VERA generates video-grounded actions; NVIDIA Cosmos 3 reads video and reasons in text — so it makes a natural automated QA critic for rollouts. Serve the reasoner, then have it grade a rollout MP4:

uv pip install "strands-cosmos[cosmos3]"
# serve Cosmos3-Nano on :8000 (vLLM + vllm-cosmos3); see strands-cosmos `c3-serve-reason`
python examples/vera_mimicgen_panda/critique_with_cosmos3.py     examples/vera_mimicgen_panda/artifacts/mimicgen_panda.mp4

from strands import Agent
from strands_cosmos import Cosmos3ReasonerModel

agent = Agent(model=Cosmos3ReasonerModel(base_url="http://localhost:8000/v1"))
print(agent("Grade this robot rollout — is the motion smooth and purposeful, "
            "any bugs? <video>/tmp/vera-critique/mimicgen_panda.mp4</video>"))
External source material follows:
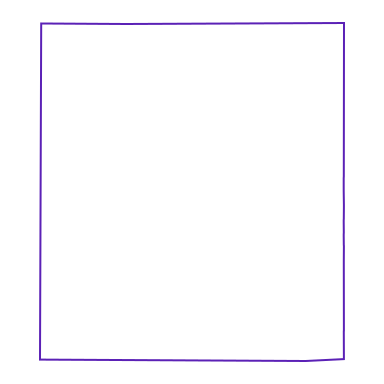 the district of Moody, South Dakota, United States of America
{"feature_id": "52423323B47185171821034", "entity_name": "Moody", "entity_type": "district", "adm_level": 2, "iso_a3": "USA", "parent_name": "United States of America", "parent_adm1": "South Dakota", "projection": "albers", "projection_center": [-96.52, 44.022], "detail": "fine", "context": "isolated", "style": "outline", "palette": "violet", "viewbox_px": 384, "rotation_deg": 0, "n_neighbors": 0, "source": "geoboundaries", "source_scale": "gbopen_adm2", "svg_char_len": 408}
<svg xmlns="http://www.w3.org/2000/svg" viewBox="0 0 384 384"><path d="M41.2,23.5L40.0,359.6L305.7,361.0L343.9,359.1L343.8,332.5L343.8,331.0L343.9,330.9L343.8,262.7L343.8,261.1L343.9,245.8L343.8,245.2L343.7,234.7L343.8,232.5L343.7,220.4L343.8,218.6L343.9,206.8L343.9,204.9L343.7,190.5L343.7,188.9L343.7,178.2L343.8,176.4L344.0,23.0L126.0,24.0L41.2,23.5Z" fill="none" stroke="#5b21b6" stroke-width="2"/></svg>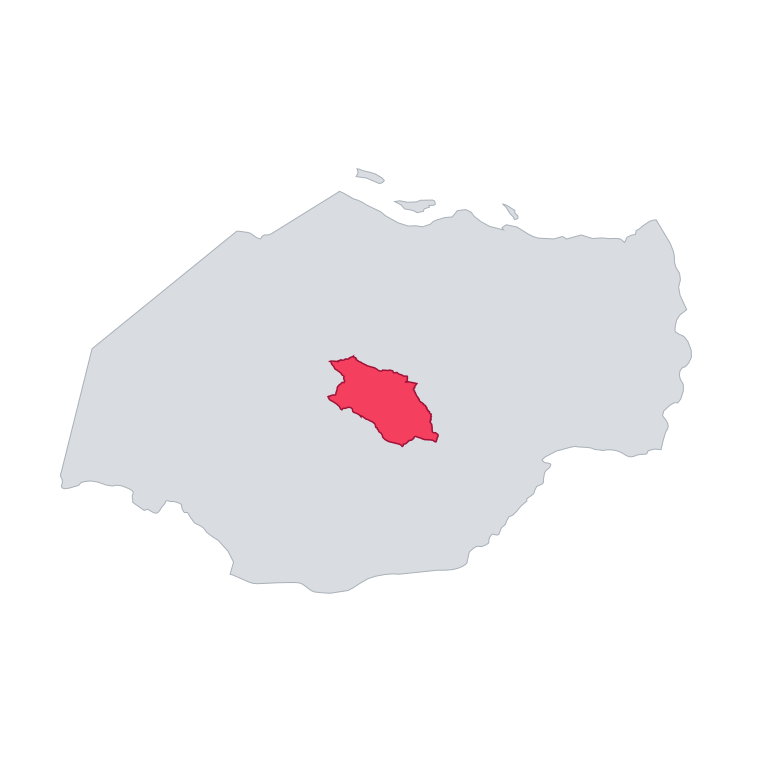 Manyoni, Singida, United Republic of Tanzania (highlighted), rotated 284°
{"feature_id": "72390352B73180368039512", "entity_name": "Manyoni", "entity_type": "district", "adm_level": 2, "iso_a3": "TZA", "parent_name": "United Republic of Tanzania", "parent_adm1": "Singida", "projection": "equal_earth", "projection_center": [34.654, -6.406], "detail": "fine", "context": "in_parent", "style": "filled", "palette": "rose", "viewbox_px": 768, "rotation_deg": 284, "n_neighbors": 0, "source": "geoboundaries", "source_scale": "gbopen_adm2", "svg_char_len": 9503}
<svg xmlns="http://www.w3.org/2000/svg" viewBox="0 0 768 768"><g transform="rotate(284 384 384)"><path d="M305.0,550.9L298.5,546.3L292.5,543.5L287.6,540.4L285.4,537.3L280.8,536.1L276.8,535.6L273.1,532.8L265.6,531.7L264.7,529.9L264.6,525.7L263.3,524.6L260.5,523.5L257.5,523.5L255.7,524.1L254.7,523.8L252.2,521.4L249.9,518.2L249.0,513.2L245.6,510.0L241.6,507.4L230.5,507.7L228.8,506.9L226.1,504.4L223.0,500.2L220.5,495.4L218.3,488.9L216.0,480.1L203.2,445.0L201.9,438.4L199.4,431.0L195.3,422.0L191.0,415.3L185.1,409.2L178.5,403.1L174.9,399.0L168.0,382.5L166.5,374.8L165.4,366.8L165.9,363.5L170.1,353.2L170.5,350.3L170.0,346.3L167.9,338.1L165.2,328.1L159.7,309.9L158.9,305.3L159.0,301.8L162.1,283.3L162.1,280.7L174.8,281.1L184.1,273.0L192.2,260.9L193.8,255.8L197.1,248.0L200.3,244.2L201.6,241.5L203.4,233.7L207.7,228.5L211.8,224.4L211.0,221.6L211.6,220.5L213.8,218.4L218.2,216.5L219.1,212.5L219.1,207.9L218.3,205.3L218.5,202.4L217.8,200.7L214.9,200.3L210.7,198.0L207.0,197.0L204.6,195.7L203.7,194.7L203.3,191.9L205.3,184.8L203.3,181.9L207.8,170.2L208.6,168.7L210.2,168.5L212.7,167.3L215.1,166.7L217.0,167.2L218.5,166.7L219.7,165.4L220.8,161.4L221.7,154.7L221.2,149.2L219.3,145.1L218.8,138.7L219.6,130.1L219.0,122.9L217.0,117.2L214.9,113.8L211.7,112.2L206.7,103.5L205.1,99.3L205.4,96.7L207.1,95.6L210.3,95.9L213.3,94.9L216.2,92.5L218.9,91.9L220.3,92.2L347.6,92.2L496.4,204.0L497.0,205.4L498.1,215.0L497.9,218.2L495.6,223.8L494.9,226.7L494.9,228.7L495.5,229.5L497.4,229.8L499.1,231.1L499.7,232.1L500.9,236.3L502.6,238.4L559.0,293.2L560.2,294.0L559.4,298.6L556.2,309.8L556.0,314.4L554.8,319.9L553.5,323.5L550.3,339.1L547.5,345.0L543.8,358.7L543.1,369.2L545.2,376.6L545.9,383.5L550.2,390.2L553.7,392.6L556.1,395.7L560.2,402.8L562.6,409.8L570.0,413.3L573.0,421.2L571.9,426.7L568.4,431.2L565.1,438.5L562.5,448.2L562.4,462.8L564.1,460.6L568.1,464.2L568.5,475.0L564.4,487.6L563.1,493.5L562.9,498.6L565.8,513.6L570.2,521.3L569.9,523.7L568.7,525.7L576.3,539.3L575.6,551.1L578.5,560.2L579.7,568.2L581.5,574.3L581.9,578.5L579.5,583.2L585.1,584.3L588.3,588.1L589.9,591.8L593.9,591.6L596.1,594.1L599.2,596.2L606.1,602.3L608.0,605.4L609.1,608.3L589.8,627.6L582.9,632.6L577.9,634.9L572.7,636.2L567.6,639.2L562.9,644.0L556.8,646.4L549.4,646.4L541.7,649.8L529.4,659.7L522.3,654.2L516.8,652.5L510.4,652.6L506.4,653.3L505.0,654.5L503.8,657.9L502.7,663.5L498.5,668.8L491.1,673.9L484.3,675.8L478.1,674.5L473.9,672.4L471.8,669.4L468.5,668.1L464.3,668.3L460.2,670.4L456.2,674.4L450.0,676.1L441.4,675.6L436.8,673.7L436.2,670.4L432.5,666.5L425.6,662.0L420.5,661.9L417.3,666.2L414.3,668.9L411.6,670.0L409.2,670.1L405.8,668.9L396.3,668.5L387.3,668.7L386.4,662.5L384.5,658.7L382.9,656.4L379.8,655.9L379.0,654.1L377.9,650.3L376.4,647.0L374.4,644.2L373.2,641.7L372.8,639.4L373.1,636.8L375.0,630.5L375.5,626.1L375.3,621.6L374.3,617.1L372.2,611.6L372.4,610.0L371.7,606.3L371.6,603.7L372.0,600.5L371.6,596.2L369.8,587.1L369.8,584.8L367.8,580.3L361.9,569.9L361.6,568.6L352.2,558.0L348.5,555.7L347.1,557.7L346.6,559.5L347.0,562.9L346.8,564.6L346.4,565.3L344.2,565.2L342.8,564.8L339.2,562.0L336.4,561.3L329.6,561.8L327.2,562.5L325.3,561.8L321.6,557.0L317.4,556.0L313.6,555.8L307.2,550.3L305.0,550.9ZM571.1,374.9L574.2,386.5L573.8,388.7L571.6,390.0L570.5,390.2L569.1,388.3L568.2,384.4L566.5,385.3L563.7,380.6L560.9,380.4L558.4,374.8L559.4,369.9L558.9,361.6L561.9,357.4L563.6,350.2L565.6,355.1L566.0,362.7L568.6,371.7L571.1,374.9ZM586.3,305.7L586.5,308.4L585.9,311.0L586.0,319.3L585.7,324.8L583.4,332.4L581.5,335.1L579.8,334.3L578.4,333.0L577.4,330.9L579.6,317.0L578.5,306.8L582.9,307.8L586.3,305.7ZM579.5,473.2L577.3,473.9L576.4,473.2L575.1,470.9L577.4,469.0L579.7,465.2L585.0,459.7L587.5,455.3L587.1,459.6L584.1,469.0L581.5,469.6L579.5,473.2Z" fill="#d9dde1" stroke="#a8b0b8" stroke-width="1"/><path d="M403.0,348.4L403.0,347.9L403.2,347.6L403.2,347.4L403.5,347.4L402.7,346.7L402.4,346.2L401.9,345.2L401.2,344.7L400.9,344.0L400.0,343.7L399.3,342.7L399.1,342.3L399.1,341.5L399.2,341.2L398.9,340.5L398.8,340.3L398.6,340.2L398.3,340.0L398.2,339.8L398.0,339.7L397.9,339.5L397.6,339.4L397.1,338.5L397.0,337.9L397.0,337.4L397.1,337.0L396.9,336.8L397.0,336.7L396.7,336.3L396.8,336.2L396.6,336.0L396.6,335.8L396.4,335.8L396.4,335.6L396.1,335.5L396.1,335.3L396.0,335.1L395.8,334.9L395.7,334.8L395.2,334.5L395.3,334.2L395.2,334.1L395.3,334.0L395.1,333.9L395.0,333.4L394.8,333.2L394.6,333.3L394.7,333.0L394.5,332.7L394.4,332.1L394.3,331.5L394.2,331.5L394.2,331.3L394.1,331.2L394.2,330.6L394.0,330.2L394.1,329.7L393.7,328.7L393.7,328.3L393.5,327.8L393.5,327.6L393.4,327.6L393.5,327.6L393.5,327.4L393.5,327.2L393.4,327.0L393.0,326.2L392.8,325.9L392.7,326.2L392.9,326.9L392.7,327.3L391.2,328.0L390.7,328.3L388.6,331.3L388.1,331.5L387.6,332.0L387.1,332.4L387.0,332.5L386.4,333.6L386.1,334.8L385.7,335.8L384.9,337.8L384.6,338.4L384.1,339.7L383.8,340.3L382.9,340.5L381.9,343.2L381.6,343.5L380.3,343.4L379.6,343.5L378.5,344.2L377.6,345.1L377.4,345.1L377.2,345.0L375.8,345.0L375.7,344.1L375.5,343.7L375.5,343.2L375.4,343.0L374.2,342.2L373.6,342.0L372.9,341.2L372.1,340.6L370.8,340.0L369.6,339.5L369.0,339.5L367.9,339.8L367.0,339.8L365.4,339.7L364.1,339.5L362.8,339.7L361.7,339.6L361.5,339.2L361.2,337.8L360.8,336.8L360.0,335.4L359.2,334.7L359.2,334.1L358.6,333.3L358.6,333.1L358.3,332.8L358.1,333.2L357.5,333.5L357.3,333.4L357.2,333.8L356.8,334.1L356.3,334.2L355.7,334.9L355.5,335.4L355.4,335.8L355.2,336.3L355.0,336.5L354.9,337.4L354.8,338.0L353.9,340.6L353.4,342.3L353.0,343.0L352.8,343.5L352.0,344.9L351.4,346.2L349.2,348.0L348.8,349.4L350.1,350.0L350.4,350.3L350.7,350.6L350.8,351.5L351.1,352.5L352.4,354.4L353.0,355.4L352.9,357.5L352.9,358.0L352.4,358.9L352.1,359.3L351.4,359.6L349.8,360.4L349.5,360.8L349.2,361.6L349.0,363.0L349.0,364.1L348.8,364.7L348.7,365.3L348.3,366.8L347.6,368.3L346.5,369.7L347.6,369.7L347.3,370.9L346.8,372.3L346.2,373.5L345.6,375.0L345.6,375.7L345.5,376.7L345.5,377.0L345.2,378.4L344.8,379.6L344.8,380.5L344.5,381.4L344.6,382.0L344.3,382.3L343.9,383.1L343.5,383.9L343.5,384.4L342.9,384.9L342.6,385.0L341.8,385.8L340.4,386.1L339.9,386.7L339.9,387.4L339.7,388.1L339.4,388.3L339.1,388.2L338.7,388.4L338.5,388.6L338.1,389.4L337.5,389.9L337.0,390.1L336.7,390.6L336.4,390.8L335.9,391.9L335.7,392.7L335.4,393.3L334.8,393.8L334.0,394.8L333.4,394.9L331.9,395.8L331.1,397.1L330.8,397.7L330.3,398.5L330.1,399.5L329.7,400.5L329.5,401.7L329.2,403.0L329.3,406.3L329.3,412.5L329.4,413.1L329.2,413.7L329.0,414.7L328.3,416.1L327.8,416.8L328.2,417.2L328.9,417.6L330.0,417.4L330.3,417.5L330.3,417.8L330.8,418.4L330.9,418.8L331.3,419.5L331.6,419.7L331.8,420.0L332.8,420.5L333.3,421.0L333.6,421.1L334.0,421.1L334.3,421.5L334.6,421.6L334.9,422.1L335.2,422.4L335.4,422.3L335.5,422.5L336.2,424.4L336.7,424.6L337.1,424.6L337.6,425.2L337.9,425.8L338.9,425.9L339.3,426.2L340.1,426.3L340.4,426.6L340.7,427.0L340.8,427.8L340.5,429.8L340.4,432.4L340.3,433.4L340.0,434.4L340.0,435.5L339.9,436.1L339.9,437.5L340.3,438.2L340.3,439.2L340.6,440.0L340.5,440.6L341.0,442.1L341.0,443.5L341.2,444.7L341.2,445.1L340.7,446.1L340.4,447.3L340.3,448.1L340.5,448.5L340.9,448.6L342.6,448.6L343.0,448.7L343.3,448.7L343.7,448.8L345.1,448.5L345.6,448.9L346.0,449.1L347.7,448.8L347.9,448.7L349.2,445.8L349.0,445.4L348.8,444.6L348.8,443.6L349.0,443.0L349.5,442.3L350.4,442.2L351.0,441.8L351.7,441.6L352.6,441.5L353.2,441.2L354.0,441.1L354.7,440.6L356.4,440.1L356.5,439.8L357.2,439.0L358.0,438.1L358.4,438.0L358.5,437.7L359.2,437.9L359.4,437.9L359.6,438.2L360.3,437.8L360.6,437.7L360.8,438.0L361.0,437.8L361.2,438.2L362.0,437.8L362.4,437.9L362.7,437.6L363.0,437.6L363.3,437.3L363.7,437.4L363.9,437.6L364.0,437.4L364.5,437.4L365.1,437.0L365.4,437.1L365.5,437.0L365.8,436.9L365.9,437.2L366.1,437.2L366.1,436.5L366.2,436.3L366.6,435.9L366.8,435.4L367.1,435.1L367.6,434.9L368.0,434.9L368.1,434.7L368.1,434.2L368.3,434.0L368.4,433.6L368.7,433.7L368.8,433.7L369.1,433.0L369.0,432.7L369.4,432.5L369.7,432.3L370.2,431.9L370.2,431.6L370.3,431.4L370.5,431.6L370.8,431.5L371.3,431.3L371.5,430.7L372.0,430.5L372.6,429.9L372.5,429.7L373.1,429.1L373.3,428.8L373.3,428.4L373.4,427.8L373.6,427.9L373.9,427.5L373.9,427.0L374.0,426.9L374.3,426.9L374.3,426.7L374.8,426.0L375.3,424.6L375.2,424.3L375.5,424.0L375.7,423.6L375.9,422.9L376.1,422.8L376.5,422.2L376.8,422.1L377.2,422.1L377.8,421.7L377.9,421.1L378.2,421.1L378.3,420.8L378.6,420.5L379.2,420.3L379.5,419.7L379.8,419.5L380.0,419.1L380.2,418.6L380.8,418.3L381.2,417.8L381.7,417.7L382.6,416.6L383.2,416.5L383.5,415.9L383.7,415.7L383.9,415.4L384.2,415.5L384.8,415.3L385.0,415.0L385.4,414.6L385.5,414.1L385.9,413.8L386.5,413.9L387.0,413.8L387.7,414.7L388.1,414.5L388.5,414.6L388.8,414.4L389.4,414.6L389.8,414.6L390.1,414.8L390.3,414.8L390.4,415.0L390.5,415.0L392.4,415.8L392.3,412.2L392.0,407.2L391.3,405.4L391.2,404.4L391.4,404.4L392.3,405.6L392.8,406.0L394.2,405.4L395.0,405.4L397.1,404.8L396.9,402.9L396.5,401.6L396.5,401.2L396.5,400.8L397.1,399.2L397.2,398.3L397.1,397.3L397.3,395.9L397.5,395.3L398.3,393.8L398.3,393.6L397.4,391.5L397.2,390.6L397.5,390.2L398.7,389.5L398.9,389.0L398.9,386.2L398.5,385.6L398.4,385.5L398.3,384.8L397.9,384.2L397.6,381.6L397.2,380.1L397.2,379.4L397.0,379.2L396.5,379.1L396.0,378.5L395.9,378.3L395.7,376.7L395.7,375.6L396.8,373.0L397.4,371.0L397.6,363.2L398.1,362.1L398.3,360.4L398.7,359.4L398.8,358.0L399.5,356.6L399.7,354.6L400.0,353.3L400.2,353.0L400.3,353.0L400.3,352.3L400.9,351.8L400.9,351.2L401.2,351.1L401.3,350.9L401.3,351.0L401.7,351.0L401.7,350.8L401.8,350.5L402.0,350.4L402.4,349.8L402.6,349.9L402.7,349.2L402.9,348.9L402.8,348.6L403.0,348.4Z" fill="#f43f5e" stroke="#9f1239" stroke-width="1.5"/></g></svg>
This closed generate → reason → fix loop surfaced (and fixed) real issues in the MimicGen→Panda example: an initial jittery critique drove the ik_smoothing EMA knob, and a "the arm is static" critique root-caused a near-singular default start pose with the motion off-camera — fixed with a tabletop-ready seed pose + camera framing. The reasoner's verdict moved NEEDS-WORK → PASS.

Testing¶

# offline unit tests (no GPU, no vera install)
hatch run test tests/policies/vera/

# gated live integration (needs a running server)
VERA_LIVE=1 hatch run test-integ tests_integ/policies/vera/

Install¶

pip install 'strands-robots[vera]'        # provider + the VERA git dep (subprocess mode)
pip install 'strands-robots[vera-sim]'    # + MimicGen sim deps for the example (also pulls the experimental PushT env)

For the docker path the host needs only websockets + msgpack (the client transport) — no vera, no torch.